03 Jun 2019
16:00 - 16:20


Ayelet Voskoboynik, Stanford University

Benyamin Rosental1,2*, Mark Kowarsky3*, Jun Seita2,4, Daniel M. Corey2, Katherine J. Ishizuka2, Karla J. Palmeri2, Shih-Yu Chen5, Rahul Sinha2, Jennifer Okamoto6, Gary Mantalas7, Lucia Manni8, Tal Raveh2, D. Nathaniel Clarke2, Aaron M. Newman2, Norma F. Neff6, Garry P. Nolan5, Stephen R. Quake6,7,&, Irving L. Weissman2,6& and Ayelet Voskoboynik2,6&.

1 French Associates Institute for Agriculture and Biotechnology of Drylands, the Jacob Blaustein Institutes for Desert Research, Ben Gurion University of the Negev, Israel.
2Institute for Stem Cell Biology and Regenerative Medicine, Ludwig Center, and Hopkins Marine Station, Stanford University, CA, USA.
3Department of Physics, Stanford University, CA, USA.
4AI based Healthcare and Medical Data Analysis Standardization Unit, Medical Sciences Innovation Hub Program, RIKEN, Japan.
5Department of Microbiology and Immunology, Stanford University School of Medicine, USA.
6Chan Zuckerberg Biohub, San Francisco CA, USA.
7Departments of Applied Physics and Bioengineering, Stanford University, CA, USA
8Dipartimento di Biologia, Università degli Studi di Padova, Italy. *,& Equal contribution.

The mechanisms that sustain immunological non-reactivity are the basis for understanding the maintenance of tissue in syngeneic and allogeneic settings.
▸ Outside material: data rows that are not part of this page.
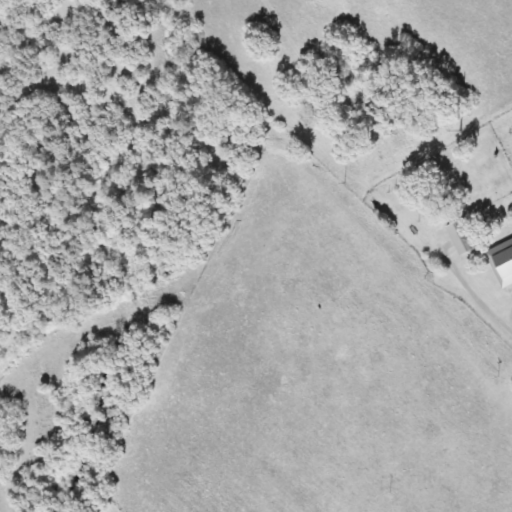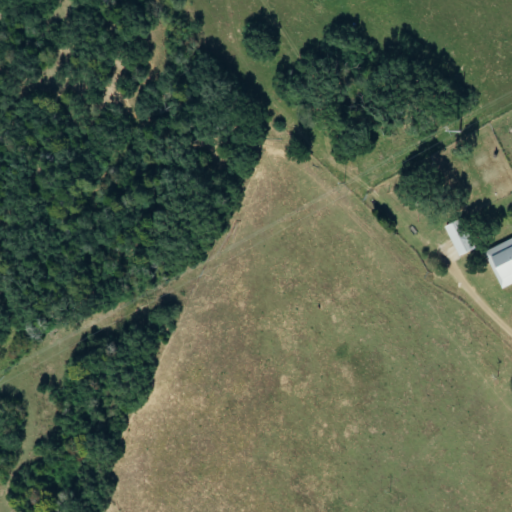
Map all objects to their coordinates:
building: (487, 211)
building: (455, 238)
road: (477, 301)
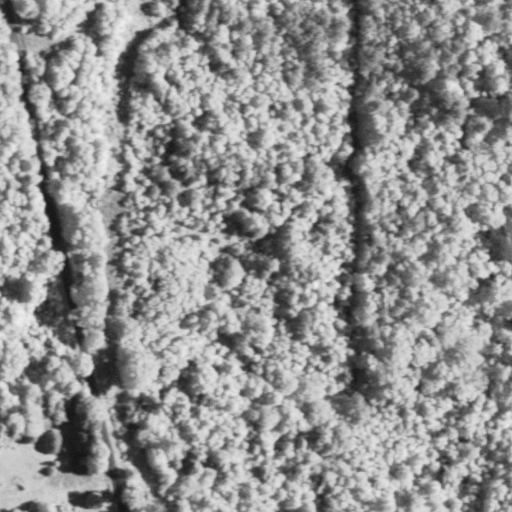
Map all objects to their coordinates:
road: (53, 365)
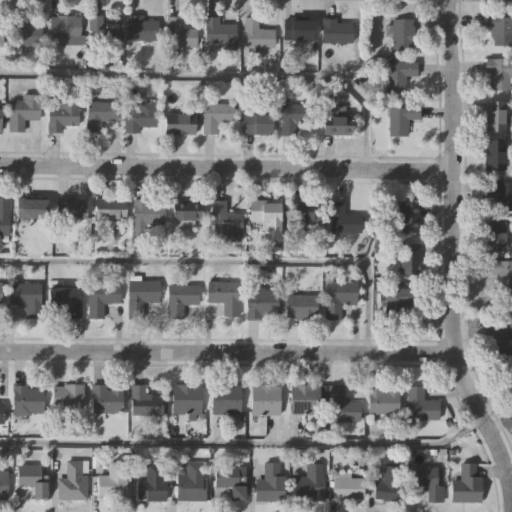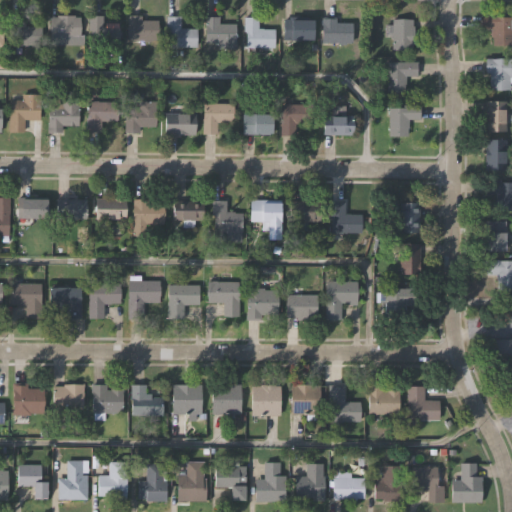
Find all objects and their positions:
building: (62, 26)
building: (63, 27)
building: (498, 28)
building: (102, 29)
building: (142, 29)
building: (296, 29)
building: (140, 30)
building: (497, 30)
building: (298, 31)
building: (23, 32)
building: (334, 32)
building: (335, 32)
building: (100, 33)
building: (180, 33)
building: (401, 33)
building: (0, 34)
building: (24, 34)
building: (217, 34)
building: (218, 34)
building: (255, 35)
building: (401, 35)
building: (178, 36)
building: (256, 36)
building: (498, 72)
building: (400, 73)
building: (498, 74)
road: (220, 76)
building: (398, 76)
building: (24, 110)
building: (21, 113)
building: (63, 113)
building: (100, 113)
building: (99, 115)
building: (496, 115)
building: (61, 116)
building: (213, 117)
building: (214, 117)
building: (294, 117)
building: (494, 117)
building: (139, 118)
building: (141, 118)
building: (292, 118)
building: (401, 119)
building: (400, 120)
building: (339, 121)
building: (256, 122)
building: (177, 124)
building: (255, 124)
building: (179, 125)
building: (334, 127)
building: (494, 152)
building: (494, 156)
road: (225, 166)
building: (500, 191)
building: (500, 194)
building: (33, 206)
building: (71, 207)
building: (110, 207)
building: (30, 209)
building: (69, 210)
building: (108, 210)
building: (186, 211)
building: (185, 212)
building: (306, 212)
building: (304, 213)
building: (144, 214)
building: (146, 214)
building: (266, 215)
building: (408, 215)
building: (4, 216)
building: (264, 216)
building: (3, 217)
building: (345, 217)
building: (407, 218)
building: (224, 220)
building: (342, 221)
building: (223, 224)
building: (495, 233)
building: (493, 236)
building: (407, 254)
building: (407, 259)
road: (450, 261)
road: (183, 263)
building: (498, 270)
building: (501, 270)
building: (1, 289)
building: (141, 293)
building: (27, 295)
building: (102, 295)
building: (223, 295)
building: (338, 296)
building: (223, 297)
building: (66, 298)
building: (139, 298)
building: (178, 298)
building: (336, 298)
building: (25, 299)
building: (99, 299)
building: (179, 300)
building: (400, 300)
building: (65, 301)
road: (481, 301)
building: (260, 302)
building: (397, 304)
building: (260, 305)
building: (301, 305)
building: (299, 307)
road: (367, 308)
road: (481, 332)
building: (502, 348)
building: (502, 351)
road: (226, 352)
building: (68, 397)
building: (28, 398)
building: (186, 398)
building: (226, 398)
building: (67, 399)
building: (106, 399)
building: (303, 399)
building: (382, 399)
building: (105, 400)
building: (185, 400)
building: (223, 400)
building: (263, 400)
building: (302, 400)
building: (26, 401)
building: (144, 401)
building: (263, 401)
building: (381, 401)
building: (143, 403)
building: (422, 403)
building: (418, 406)
building: (338, 407)
building: (339, 407)
building: (1, 413)
building: (1, 413)
road: (498, 420)
road: (244, 443)
building: (231, 477)
building: (30, 478)
building: (30, 480)
building: (72, 480)
building: (192, 480)
building: (229, 480)
building: (111, 481)
building: (311, 481)
building: (73, 482)
building: (112, 482)
building: (270, 482)
building: (427, 482)
building: (309, 483)
building: (425, 483)
building: (151, 484)
building: (190, 484)
building: (268, 484)
building: (388, 484)
building: (3, 485)
building: (3, 485)
building: (151, 485)
building: (387, 485)
building: (465, 485)
building: (467, 485)
building: (347, 487)
building: (345, 488)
While most transplantation rejection occurs due to the adaptive immune response, the pro-inflammatory response of innate immunity is necessary for the activation of adaptive immunity – both in syngeneic and allogeneic settings. We study a unique chordate model, Botryllus schlosseri, that lacks a classic adaptive immune system, yet has the ability to reject allogeneic individuals or form chimeras with compatible animals. This organism demonstrates three major innate immunity responses: non-inflammatory program cell removal, acute rejection (between non-compatible animals) and allogeneic resorption (between compatible colonies that formed chimeras). Using flow cytometry, whole-transcriptome sequencing of defined cell populations and tissues, and diverse functional assays, we isolated 24 endpoint B. schlosseri cell populations, identified hematopoietic stem cell (HSC), progenitors, immuneeffector cells, and the HSC niche. Furthermore, we identified a B. schlosseri cytotoxic cell population originating from large granular lymphocyte-like cells and demonstrated their function in acute and chronic rejection processes. Studying the molecular and cellular framework underlying loss of tolerance to allogeneic tissues within the B. schlosseri chimera, we found that developmental cell death programs license cytotoxic cells to eliminate histocompatible partners. This study demonstrates that interactions between proinflammatory and damaged tissue removal, lead to robust cytotoxic and phagocytic clearance programs within the allogeneic microenvironment.

References: Corey DM*, Rosental B*, Kowarsky M, Sinha R, Ishizuka KJ, Palmeri KJ, Quake SR, Voskoboynik A, Weissman IL. Developmental cell death programs license cytotoxic cells to eliminate histocompatible partners. Proc Natl Acad Sci U S A, 2016.

Rosental B, Kowarsky M, Seita J, Corey DM, Ishizuka KJ, Palmeri KJ, Chen SY, Sinha R, Okamoto J, Mantalas G, Manni L, Raveh T, Clarke DN, Tsai JM, Newman AM, Neff NF, Nolan GP, Quake SR, Weissman IL, Voskoboynik A. Complex mammalian-like haematopoietic system found in a colonial chordate. Nature, 2018.